## WHAT IS BEING ASKED
Your answer should be the lines from the start of the records through the line with "hfov_deg: 18.0", copied word for word.
*** DATASET RECORDS
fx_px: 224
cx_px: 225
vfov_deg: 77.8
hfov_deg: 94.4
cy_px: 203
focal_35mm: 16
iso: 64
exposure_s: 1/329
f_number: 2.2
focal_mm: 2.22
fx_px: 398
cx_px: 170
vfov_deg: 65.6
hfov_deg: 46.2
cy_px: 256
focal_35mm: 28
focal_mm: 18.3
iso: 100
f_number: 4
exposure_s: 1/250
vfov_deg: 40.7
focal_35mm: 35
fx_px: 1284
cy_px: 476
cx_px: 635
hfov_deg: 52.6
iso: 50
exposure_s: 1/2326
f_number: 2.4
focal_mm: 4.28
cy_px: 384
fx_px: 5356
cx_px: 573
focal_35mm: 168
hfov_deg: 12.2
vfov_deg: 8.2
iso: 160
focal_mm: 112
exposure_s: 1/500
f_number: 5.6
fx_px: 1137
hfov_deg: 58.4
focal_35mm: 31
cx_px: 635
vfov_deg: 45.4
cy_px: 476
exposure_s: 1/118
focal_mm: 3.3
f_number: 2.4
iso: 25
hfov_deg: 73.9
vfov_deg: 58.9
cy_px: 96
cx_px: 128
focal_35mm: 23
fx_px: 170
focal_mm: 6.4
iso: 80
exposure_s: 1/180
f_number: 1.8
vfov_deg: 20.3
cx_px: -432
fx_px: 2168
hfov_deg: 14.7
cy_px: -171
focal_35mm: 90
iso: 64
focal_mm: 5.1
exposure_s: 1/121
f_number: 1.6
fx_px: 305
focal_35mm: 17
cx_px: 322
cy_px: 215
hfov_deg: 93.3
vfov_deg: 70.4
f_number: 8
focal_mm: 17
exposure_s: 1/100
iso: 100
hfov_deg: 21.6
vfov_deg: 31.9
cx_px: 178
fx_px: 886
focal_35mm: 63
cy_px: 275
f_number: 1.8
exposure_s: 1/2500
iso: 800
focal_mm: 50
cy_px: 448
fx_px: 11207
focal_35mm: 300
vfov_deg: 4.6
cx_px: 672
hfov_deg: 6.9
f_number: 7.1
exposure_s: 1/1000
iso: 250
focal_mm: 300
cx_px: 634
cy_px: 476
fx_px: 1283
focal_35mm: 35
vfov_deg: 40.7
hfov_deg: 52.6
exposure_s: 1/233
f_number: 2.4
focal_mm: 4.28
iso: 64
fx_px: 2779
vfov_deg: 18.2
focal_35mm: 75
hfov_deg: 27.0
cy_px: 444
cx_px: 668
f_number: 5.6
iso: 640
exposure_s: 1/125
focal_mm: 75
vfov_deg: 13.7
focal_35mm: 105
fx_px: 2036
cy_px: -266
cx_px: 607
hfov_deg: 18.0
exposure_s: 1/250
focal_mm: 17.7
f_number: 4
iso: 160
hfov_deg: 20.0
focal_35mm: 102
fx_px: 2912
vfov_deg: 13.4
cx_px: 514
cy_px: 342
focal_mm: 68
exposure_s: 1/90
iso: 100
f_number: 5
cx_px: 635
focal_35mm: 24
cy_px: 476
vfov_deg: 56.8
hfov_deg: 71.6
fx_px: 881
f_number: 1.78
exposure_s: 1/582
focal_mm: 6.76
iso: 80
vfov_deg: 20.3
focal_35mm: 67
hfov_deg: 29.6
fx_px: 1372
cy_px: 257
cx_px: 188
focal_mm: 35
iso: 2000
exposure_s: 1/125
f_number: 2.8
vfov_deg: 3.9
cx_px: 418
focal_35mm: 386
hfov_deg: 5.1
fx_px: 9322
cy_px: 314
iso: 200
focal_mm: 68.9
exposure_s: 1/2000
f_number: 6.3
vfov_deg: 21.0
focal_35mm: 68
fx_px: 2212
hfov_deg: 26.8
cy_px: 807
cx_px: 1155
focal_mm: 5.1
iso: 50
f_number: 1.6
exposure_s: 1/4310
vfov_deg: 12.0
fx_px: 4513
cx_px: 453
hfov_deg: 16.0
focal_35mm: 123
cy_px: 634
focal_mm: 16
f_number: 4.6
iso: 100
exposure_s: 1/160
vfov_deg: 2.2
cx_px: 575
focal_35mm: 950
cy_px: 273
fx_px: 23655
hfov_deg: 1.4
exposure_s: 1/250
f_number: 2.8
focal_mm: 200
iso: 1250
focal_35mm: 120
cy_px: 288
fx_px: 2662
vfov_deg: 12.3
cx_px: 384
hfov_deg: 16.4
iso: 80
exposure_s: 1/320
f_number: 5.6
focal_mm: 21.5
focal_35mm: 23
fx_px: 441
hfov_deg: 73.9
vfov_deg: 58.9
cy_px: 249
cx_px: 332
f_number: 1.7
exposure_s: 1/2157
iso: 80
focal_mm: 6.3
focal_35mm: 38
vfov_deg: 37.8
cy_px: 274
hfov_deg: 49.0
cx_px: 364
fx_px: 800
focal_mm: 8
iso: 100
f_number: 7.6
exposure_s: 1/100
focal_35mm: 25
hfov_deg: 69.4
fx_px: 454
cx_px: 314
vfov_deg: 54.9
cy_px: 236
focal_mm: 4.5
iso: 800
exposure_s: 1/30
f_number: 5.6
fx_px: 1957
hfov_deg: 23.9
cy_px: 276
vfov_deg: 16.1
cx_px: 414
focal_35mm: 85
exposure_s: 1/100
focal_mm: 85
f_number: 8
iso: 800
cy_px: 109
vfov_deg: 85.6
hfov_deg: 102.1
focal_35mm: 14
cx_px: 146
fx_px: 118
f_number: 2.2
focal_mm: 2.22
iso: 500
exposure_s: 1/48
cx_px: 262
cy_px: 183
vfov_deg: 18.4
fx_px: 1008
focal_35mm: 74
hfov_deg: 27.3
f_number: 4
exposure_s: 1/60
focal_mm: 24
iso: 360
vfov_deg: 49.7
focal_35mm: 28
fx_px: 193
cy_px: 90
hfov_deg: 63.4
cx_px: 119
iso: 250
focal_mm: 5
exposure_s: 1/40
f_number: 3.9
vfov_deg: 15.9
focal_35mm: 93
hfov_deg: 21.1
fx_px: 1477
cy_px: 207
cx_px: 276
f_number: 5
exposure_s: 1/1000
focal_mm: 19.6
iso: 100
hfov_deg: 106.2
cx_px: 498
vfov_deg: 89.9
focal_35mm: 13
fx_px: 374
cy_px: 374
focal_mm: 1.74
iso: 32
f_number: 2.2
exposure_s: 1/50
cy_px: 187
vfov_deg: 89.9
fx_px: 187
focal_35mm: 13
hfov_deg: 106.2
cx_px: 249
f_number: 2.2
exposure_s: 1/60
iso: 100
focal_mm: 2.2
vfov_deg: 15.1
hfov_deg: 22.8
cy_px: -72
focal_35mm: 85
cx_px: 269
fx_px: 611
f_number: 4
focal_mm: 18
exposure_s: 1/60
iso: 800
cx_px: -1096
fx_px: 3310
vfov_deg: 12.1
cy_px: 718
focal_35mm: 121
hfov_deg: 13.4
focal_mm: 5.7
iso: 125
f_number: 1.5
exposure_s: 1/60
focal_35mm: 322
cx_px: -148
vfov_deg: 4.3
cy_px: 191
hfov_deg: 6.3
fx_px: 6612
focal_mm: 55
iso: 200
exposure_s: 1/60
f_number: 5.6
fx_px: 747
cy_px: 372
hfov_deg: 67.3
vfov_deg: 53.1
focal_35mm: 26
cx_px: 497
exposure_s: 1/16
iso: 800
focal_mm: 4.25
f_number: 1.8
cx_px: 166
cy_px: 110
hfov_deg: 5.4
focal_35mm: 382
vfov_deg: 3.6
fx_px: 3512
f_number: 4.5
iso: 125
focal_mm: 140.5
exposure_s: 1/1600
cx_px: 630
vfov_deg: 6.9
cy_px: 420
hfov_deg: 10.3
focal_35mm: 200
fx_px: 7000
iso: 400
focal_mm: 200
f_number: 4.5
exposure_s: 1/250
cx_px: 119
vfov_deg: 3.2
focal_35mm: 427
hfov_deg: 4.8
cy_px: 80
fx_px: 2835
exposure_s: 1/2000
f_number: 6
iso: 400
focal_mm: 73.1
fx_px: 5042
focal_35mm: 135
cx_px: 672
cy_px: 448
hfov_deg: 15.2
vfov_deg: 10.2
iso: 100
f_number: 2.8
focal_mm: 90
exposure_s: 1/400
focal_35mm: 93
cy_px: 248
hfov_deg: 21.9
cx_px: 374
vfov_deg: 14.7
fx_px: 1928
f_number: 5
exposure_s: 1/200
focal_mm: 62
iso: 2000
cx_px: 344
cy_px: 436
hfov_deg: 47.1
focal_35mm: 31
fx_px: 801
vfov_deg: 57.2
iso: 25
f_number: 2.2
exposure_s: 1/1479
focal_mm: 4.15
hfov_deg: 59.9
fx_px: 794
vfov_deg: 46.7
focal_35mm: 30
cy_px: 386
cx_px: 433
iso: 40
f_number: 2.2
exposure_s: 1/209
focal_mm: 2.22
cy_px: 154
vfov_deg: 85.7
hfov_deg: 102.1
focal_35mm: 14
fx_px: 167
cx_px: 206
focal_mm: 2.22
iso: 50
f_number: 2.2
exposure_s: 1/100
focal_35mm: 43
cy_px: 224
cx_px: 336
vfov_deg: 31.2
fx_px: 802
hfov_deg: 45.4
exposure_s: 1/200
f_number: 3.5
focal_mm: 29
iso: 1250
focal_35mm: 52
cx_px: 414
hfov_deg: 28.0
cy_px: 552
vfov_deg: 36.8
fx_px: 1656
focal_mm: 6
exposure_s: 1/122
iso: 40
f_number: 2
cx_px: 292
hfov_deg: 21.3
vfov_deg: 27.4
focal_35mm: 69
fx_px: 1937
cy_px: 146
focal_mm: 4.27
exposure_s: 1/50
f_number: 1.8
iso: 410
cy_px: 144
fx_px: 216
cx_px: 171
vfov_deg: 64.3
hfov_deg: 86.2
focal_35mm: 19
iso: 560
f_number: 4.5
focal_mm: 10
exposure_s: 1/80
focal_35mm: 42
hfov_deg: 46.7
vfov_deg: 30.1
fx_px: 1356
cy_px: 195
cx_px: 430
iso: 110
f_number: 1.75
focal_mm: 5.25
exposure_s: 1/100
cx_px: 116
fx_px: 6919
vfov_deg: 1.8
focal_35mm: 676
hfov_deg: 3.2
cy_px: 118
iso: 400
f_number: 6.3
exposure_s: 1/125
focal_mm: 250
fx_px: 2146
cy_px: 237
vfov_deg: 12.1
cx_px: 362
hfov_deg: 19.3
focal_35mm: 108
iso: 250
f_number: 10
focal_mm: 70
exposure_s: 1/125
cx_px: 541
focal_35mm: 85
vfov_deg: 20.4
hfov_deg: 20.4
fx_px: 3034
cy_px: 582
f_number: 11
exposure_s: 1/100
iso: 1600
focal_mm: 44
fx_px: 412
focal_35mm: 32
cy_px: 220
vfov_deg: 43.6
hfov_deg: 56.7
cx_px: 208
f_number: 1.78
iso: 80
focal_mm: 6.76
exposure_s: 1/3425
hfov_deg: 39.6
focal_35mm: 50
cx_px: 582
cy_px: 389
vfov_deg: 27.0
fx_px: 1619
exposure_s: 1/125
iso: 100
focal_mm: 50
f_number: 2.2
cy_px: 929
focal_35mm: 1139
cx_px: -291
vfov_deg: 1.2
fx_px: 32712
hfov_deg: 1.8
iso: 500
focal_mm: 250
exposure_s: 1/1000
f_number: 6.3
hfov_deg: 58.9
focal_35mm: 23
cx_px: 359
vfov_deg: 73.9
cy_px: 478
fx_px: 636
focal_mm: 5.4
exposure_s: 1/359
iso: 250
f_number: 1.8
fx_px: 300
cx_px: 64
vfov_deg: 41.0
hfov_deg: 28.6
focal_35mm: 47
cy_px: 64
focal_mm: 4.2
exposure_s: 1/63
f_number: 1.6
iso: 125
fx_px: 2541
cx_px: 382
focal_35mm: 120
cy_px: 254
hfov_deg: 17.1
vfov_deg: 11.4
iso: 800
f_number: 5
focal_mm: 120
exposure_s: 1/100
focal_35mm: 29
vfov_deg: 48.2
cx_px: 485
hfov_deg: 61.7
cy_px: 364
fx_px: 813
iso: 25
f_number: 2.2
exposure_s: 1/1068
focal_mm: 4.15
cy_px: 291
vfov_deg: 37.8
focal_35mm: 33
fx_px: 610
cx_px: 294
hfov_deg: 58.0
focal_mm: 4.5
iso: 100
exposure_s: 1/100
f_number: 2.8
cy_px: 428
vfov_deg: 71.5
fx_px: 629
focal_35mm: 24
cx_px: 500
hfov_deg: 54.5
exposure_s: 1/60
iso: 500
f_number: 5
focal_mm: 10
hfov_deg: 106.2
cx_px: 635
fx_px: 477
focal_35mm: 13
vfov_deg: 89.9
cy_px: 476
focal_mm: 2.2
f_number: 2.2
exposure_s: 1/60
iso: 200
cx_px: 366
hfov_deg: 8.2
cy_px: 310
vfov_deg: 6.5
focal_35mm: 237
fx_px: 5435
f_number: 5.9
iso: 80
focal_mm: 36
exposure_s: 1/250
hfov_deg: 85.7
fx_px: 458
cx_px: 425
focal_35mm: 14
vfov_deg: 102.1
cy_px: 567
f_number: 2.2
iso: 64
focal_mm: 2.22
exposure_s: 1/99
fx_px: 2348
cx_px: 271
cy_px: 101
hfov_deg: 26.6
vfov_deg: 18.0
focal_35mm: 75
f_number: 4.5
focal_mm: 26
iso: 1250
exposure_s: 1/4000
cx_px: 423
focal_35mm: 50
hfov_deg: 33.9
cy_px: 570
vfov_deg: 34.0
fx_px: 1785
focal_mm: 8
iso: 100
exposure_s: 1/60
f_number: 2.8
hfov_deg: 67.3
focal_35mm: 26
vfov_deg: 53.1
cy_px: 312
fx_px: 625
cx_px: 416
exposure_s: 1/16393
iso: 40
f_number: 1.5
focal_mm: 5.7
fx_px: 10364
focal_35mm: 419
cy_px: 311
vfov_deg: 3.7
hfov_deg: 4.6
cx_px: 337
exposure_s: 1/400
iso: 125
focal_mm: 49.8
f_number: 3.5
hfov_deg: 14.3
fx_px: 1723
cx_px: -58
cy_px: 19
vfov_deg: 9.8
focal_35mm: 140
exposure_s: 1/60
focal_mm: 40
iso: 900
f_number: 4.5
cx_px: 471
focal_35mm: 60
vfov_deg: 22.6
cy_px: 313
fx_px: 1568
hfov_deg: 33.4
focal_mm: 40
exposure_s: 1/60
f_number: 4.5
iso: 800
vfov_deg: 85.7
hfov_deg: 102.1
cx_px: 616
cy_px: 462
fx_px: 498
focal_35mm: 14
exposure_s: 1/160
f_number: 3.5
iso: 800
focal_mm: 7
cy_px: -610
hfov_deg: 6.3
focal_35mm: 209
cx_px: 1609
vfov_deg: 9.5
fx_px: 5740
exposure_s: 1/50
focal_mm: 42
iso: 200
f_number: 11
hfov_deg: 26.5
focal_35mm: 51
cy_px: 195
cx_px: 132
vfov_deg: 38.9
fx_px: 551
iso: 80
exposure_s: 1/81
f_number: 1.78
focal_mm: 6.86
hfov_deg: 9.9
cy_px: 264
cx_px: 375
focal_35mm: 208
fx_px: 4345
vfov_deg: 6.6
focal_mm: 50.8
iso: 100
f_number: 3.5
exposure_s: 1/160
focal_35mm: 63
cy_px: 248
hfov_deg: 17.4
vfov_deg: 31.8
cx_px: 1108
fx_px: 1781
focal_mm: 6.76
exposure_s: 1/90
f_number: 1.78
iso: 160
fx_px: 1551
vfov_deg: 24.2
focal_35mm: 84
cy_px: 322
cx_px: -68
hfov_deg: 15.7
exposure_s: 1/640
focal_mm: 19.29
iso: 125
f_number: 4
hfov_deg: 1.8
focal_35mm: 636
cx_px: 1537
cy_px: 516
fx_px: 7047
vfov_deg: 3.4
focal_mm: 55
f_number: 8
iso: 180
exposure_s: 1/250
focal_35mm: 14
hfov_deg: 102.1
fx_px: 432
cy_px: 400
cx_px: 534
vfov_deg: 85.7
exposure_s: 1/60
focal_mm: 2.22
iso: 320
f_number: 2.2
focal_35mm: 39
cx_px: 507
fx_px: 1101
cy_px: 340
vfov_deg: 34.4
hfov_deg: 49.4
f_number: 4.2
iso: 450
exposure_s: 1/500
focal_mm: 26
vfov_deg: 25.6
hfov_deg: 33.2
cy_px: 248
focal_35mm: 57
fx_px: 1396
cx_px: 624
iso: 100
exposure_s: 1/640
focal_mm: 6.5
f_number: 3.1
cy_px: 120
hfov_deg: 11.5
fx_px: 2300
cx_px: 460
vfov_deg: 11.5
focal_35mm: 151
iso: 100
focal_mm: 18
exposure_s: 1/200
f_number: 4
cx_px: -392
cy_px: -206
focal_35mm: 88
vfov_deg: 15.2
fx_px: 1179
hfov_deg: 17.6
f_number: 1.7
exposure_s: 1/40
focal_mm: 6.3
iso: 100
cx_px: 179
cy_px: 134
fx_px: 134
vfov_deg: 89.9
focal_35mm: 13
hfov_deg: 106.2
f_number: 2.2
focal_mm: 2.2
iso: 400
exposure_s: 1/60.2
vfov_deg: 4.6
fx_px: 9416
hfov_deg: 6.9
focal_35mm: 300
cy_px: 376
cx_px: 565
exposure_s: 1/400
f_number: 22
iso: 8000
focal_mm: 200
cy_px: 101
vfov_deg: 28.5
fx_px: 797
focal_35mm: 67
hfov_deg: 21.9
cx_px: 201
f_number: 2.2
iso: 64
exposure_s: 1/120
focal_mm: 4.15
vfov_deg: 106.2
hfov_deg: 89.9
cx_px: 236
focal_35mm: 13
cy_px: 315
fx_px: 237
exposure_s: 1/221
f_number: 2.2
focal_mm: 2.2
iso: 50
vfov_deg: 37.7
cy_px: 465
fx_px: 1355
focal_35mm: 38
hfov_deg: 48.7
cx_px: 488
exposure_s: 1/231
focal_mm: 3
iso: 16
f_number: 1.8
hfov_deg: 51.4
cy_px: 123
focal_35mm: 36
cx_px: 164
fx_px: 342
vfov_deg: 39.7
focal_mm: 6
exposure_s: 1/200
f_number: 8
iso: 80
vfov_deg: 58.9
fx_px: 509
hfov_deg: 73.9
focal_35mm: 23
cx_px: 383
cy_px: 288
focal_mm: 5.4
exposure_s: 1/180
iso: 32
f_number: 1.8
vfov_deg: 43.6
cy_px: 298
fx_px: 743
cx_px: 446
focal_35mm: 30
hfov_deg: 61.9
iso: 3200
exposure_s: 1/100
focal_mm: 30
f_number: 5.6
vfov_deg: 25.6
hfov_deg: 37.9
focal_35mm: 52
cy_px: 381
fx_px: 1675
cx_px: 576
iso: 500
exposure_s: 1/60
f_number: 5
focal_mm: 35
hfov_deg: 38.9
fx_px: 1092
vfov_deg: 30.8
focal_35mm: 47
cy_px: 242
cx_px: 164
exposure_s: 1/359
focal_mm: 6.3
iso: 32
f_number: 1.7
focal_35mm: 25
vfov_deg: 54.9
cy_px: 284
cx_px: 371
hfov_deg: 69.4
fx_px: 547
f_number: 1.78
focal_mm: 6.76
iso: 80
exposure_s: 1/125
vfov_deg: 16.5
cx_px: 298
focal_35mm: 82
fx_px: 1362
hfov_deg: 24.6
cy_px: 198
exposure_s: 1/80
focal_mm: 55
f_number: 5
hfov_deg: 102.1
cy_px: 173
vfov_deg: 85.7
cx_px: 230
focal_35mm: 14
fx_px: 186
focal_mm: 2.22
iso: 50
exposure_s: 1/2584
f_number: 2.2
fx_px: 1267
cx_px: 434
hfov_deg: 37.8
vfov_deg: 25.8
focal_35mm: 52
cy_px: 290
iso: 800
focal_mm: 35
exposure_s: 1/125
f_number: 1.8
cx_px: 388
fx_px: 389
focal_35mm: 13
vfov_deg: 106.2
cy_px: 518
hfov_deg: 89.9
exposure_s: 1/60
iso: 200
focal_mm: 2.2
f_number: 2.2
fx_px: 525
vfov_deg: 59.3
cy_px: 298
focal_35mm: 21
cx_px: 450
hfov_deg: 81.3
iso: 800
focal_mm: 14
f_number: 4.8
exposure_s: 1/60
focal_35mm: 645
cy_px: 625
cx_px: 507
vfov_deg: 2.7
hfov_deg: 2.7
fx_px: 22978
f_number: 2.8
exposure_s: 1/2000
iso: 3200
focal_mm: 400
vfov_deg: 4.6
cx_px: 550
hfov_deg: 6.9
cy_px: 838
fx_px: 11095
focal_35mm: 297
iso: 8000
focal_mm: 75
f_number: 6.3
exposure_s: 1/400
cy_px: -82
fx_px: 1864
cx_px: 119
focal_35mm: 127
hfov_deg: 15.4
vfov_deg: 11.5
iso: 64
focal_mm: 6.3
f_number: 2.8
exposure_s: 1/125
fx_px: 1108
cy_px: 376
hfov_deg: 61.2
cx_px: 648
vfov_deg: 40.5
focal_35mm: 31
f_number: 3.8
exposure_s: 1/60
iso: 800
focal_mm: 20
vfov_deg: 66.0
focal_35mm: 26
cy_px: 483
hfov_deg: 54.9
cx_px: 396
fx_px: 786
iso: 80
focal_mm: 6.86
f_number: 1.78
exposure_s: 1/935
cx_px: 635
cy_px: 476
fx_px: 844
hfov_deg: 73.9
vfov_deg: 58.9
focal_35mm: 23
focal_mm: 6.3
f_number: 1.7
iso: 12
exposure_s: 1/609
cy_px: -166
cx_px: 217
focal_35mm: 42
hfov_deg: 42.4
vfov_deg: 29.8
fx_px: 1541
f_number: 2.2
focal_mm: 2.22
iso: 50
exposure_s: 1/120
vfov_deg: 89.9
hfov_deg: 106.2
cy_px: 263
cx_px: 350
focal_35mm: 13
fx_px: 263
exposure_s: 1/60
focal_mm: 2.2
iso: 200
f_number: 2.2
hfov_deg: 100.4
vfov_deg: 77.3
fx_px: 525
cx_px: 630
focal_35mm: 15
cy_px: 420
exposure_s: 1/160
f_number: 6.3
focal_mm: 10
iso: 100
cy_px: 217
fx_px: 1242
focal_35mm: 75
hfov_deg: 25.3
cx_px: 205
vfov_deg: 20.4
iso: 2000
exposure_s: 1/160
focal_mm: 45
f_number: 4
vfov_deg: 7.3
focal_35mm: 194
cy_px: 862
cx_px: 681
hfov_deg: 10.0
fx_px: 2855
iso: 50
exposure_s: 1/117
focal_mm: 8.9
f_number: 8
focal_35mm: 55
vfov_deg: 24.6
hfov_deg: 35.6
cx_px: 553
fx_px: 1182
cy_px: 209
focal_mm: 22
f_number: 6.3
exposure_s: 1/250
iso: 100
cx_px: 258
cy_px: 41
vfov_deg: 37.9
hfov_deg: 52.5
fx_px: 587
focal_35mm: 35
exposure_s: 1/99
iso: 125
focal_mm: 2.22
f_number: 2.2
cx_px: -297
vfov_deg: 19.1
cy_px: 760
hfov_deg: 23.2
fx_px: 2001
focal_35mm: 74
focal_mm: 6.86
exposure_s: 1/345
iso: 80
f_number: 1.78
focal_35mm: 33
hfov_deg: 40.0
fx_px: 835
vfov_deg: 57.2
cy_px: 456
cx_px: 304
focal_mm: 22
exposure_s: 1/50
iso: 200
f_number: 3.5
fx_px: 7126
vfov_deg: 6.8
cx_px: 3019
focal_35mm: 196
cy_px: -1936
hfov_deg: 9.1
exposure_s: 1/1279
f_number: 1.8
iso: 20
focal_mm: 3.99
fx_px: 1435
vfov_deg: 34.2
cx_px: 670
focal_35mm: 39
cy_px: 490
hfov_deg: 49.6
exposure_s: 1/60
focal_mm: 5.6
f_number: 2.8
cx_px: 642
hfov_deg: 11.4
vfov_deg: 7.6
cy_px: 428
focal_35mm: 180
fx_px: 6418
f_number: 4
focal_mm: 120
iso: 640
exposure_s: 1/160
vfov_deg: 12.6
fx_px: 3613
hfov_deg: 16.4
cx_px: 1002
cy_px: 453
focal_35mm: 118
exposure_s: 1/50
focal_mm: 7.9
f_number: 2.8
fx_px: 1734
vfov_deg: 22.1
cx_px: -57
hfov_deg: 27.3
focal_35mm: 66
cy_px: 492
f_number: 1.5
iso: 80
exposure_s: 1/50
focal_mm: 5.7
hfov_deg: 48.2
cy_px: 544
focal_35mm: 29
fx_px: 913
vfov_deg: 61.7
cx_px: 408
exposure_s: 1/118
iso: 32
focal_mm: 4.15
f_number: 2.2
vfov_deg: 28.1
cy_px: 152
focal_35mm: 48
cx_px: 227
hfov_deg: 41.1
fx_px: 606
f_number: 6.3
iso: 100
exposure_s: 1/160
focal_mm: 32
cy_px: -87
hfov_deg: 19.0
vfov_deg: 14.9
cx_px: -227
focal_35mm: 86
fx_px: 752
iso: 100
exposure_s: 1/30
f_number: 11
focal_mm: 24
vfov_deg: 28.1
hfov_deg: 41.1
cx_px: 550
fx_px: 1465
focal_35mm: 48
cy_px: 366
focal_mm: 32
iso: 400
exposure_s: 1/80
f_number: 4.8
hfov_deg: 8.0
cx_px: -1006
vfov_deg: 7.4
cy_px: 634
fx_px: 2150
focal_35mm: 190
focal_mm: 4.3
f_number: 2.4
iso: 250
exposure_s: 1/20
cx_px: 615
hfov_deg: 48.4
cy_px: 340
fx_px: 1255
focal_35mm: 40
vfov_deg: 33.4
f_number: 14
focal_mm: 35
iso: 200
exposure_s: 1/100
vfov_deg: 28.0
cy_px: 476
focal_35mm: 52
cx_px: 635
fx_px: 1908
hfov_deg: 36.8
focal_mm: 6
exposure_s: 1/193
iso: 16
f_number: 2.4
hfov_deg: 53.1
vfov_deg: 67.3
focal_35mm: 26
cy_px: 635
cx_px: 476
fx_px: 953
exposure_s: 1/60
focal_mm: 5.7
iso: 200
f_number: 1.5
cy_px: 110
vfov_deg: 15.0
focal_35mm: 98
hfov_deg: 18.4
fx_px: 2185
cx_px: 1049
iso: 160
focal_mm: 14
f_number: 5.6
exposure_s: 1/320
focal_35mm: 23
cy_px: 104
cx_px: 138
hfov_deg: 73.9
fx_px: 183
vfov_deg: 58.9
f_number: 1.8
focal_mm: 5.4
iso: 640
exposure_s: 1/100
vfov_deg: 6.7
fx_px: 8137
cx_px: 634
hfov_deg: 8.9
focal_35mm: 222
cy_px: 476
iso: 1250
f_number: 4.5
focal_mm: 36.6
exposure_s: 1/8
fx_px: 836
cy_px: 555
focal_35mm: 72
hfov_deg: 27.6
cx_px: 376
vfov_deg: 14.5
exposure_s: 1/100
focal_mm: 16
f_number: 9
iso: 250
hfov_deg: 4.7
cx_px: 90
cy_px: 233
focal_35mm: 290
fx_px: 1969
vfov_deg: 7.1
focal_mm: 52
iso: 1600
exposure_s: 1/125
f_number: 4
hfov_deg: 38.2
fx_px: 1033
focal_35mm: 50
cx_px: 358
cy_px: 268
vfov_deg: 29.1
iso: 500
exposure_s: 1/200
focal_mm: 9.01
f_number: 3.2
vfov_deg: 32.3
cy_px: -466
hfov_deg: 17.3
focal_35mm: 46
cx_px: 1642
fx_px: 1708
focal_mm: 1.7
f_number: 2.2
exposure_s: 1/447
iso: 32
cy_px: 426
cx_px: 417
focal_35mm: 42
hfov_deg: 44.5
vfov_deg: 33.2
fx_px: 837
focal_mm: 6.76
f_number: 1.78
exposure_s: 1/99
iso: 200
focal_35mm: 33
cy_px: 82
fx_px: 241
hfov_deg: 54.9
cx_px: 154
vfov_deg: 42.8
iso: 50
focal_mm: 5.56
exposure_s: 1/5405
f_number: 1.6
******
## EXPECTED ANSWER
fx_px: 224
cx_px: 225
vfov_deg: 77.8
hfov_deg: 94.4
cy_px: 203
focal_35mm: 16
iso: 64
exposure_s: 1/329
f_number: 2.2
focal_mm: 2.22
fx_px: 398
cx_px: 170
vfov_deg: 65.6
hfov_deg: 46.2
cy_px: 256
focal_35mm: 28
focal_mm: 18.3
iso: 100
f_number: 4
exposure_s: 1/250
vfov_deg: 40.7
focal_35mm: 35
fx_px: 1284
cy_px: 476
cx_px: 635
hfov_deg: 52.6
iso: 50
exposure_s: 1/2326
f_number: 2.4
focal_mm: 4.28
cy_px: 384
fx_px: 5356
cx_px: 573
focal_35mm: 168
hfov_deg: 12.2
vfov_deg: 8.2
iso: 160
focal_mm: 112
exposure_s: 1/500
f_number: 5.6
fx_px: 1137
hfov_deg: 58.4
focal_35mm: 31
cx_px: 635
vfov_deg: 45.4
cy_px: 476
exposure_s: 1/118
focal_mm: 3.3
f_number: 2.4
iso: 25
hfov_deg: 73.9
vfov_deg: 58.9
cy_px: 96
cx_px: 128
focal_35mm: 23
fx_px: 170
focal_mm: 6.4
iso: 80
exposure_s: 1/180
f_number: 1.8
vfov_deg: 20.3
cx_px: -432
fx_px: 2168
hfov_deg: 14.7
cy_px: -171
focal_35mm: 90
iso: 64
focal_mm: 5.1
exposure_s: 1/121
f_number: 1.6
fx_px: 305
focal_35mm: 17
cx_px: 322
cy_px: 215
hfov_deg: 93.3
vfov_deg: 70.4
f_number: 8
focal_mm: 17
exposure_s: 1/100
iso: 100
hfov_deg: 21.6
vfov_deg: 31.9
cx_px: 178
fx_px: 886
focal_35mm: 63
cy_px: 275
f_number: 1.8
exposure_s: 1/2500
iso: 800
focal_mm: 50
cy_px: 448
fx_px: 11207
focal_35mm: 300
vfov_deg: 4.6
cx_px: 672
hfov_deg: 6.9
f_number: 7.1
exposure_s: 1/1000
iso: 250
focal_mm: 300
cx_px: 634
cy_px: 476
fx_px: 1283
focal_35mm: 35
vfov_deg: 40.7
hfov_deg: 52.6
exposure_s: 1/233
f_number: 2.4
focal_mm: 4.28
iso: 64
fx_px: 2779
vfov_deg: 18.2
focal_35mm: 75
hfov_deg: 27.0
cy_px: 444
cx_px: 668
f_number: 5.6
iso: 640
exposure_s: 1/125
focal_mm: 75
vfov_deg: 13.7
focal_35mm: 105
fx_px: 2036
cy_px: -266
cx_px: 607
hfov_deg: 18.0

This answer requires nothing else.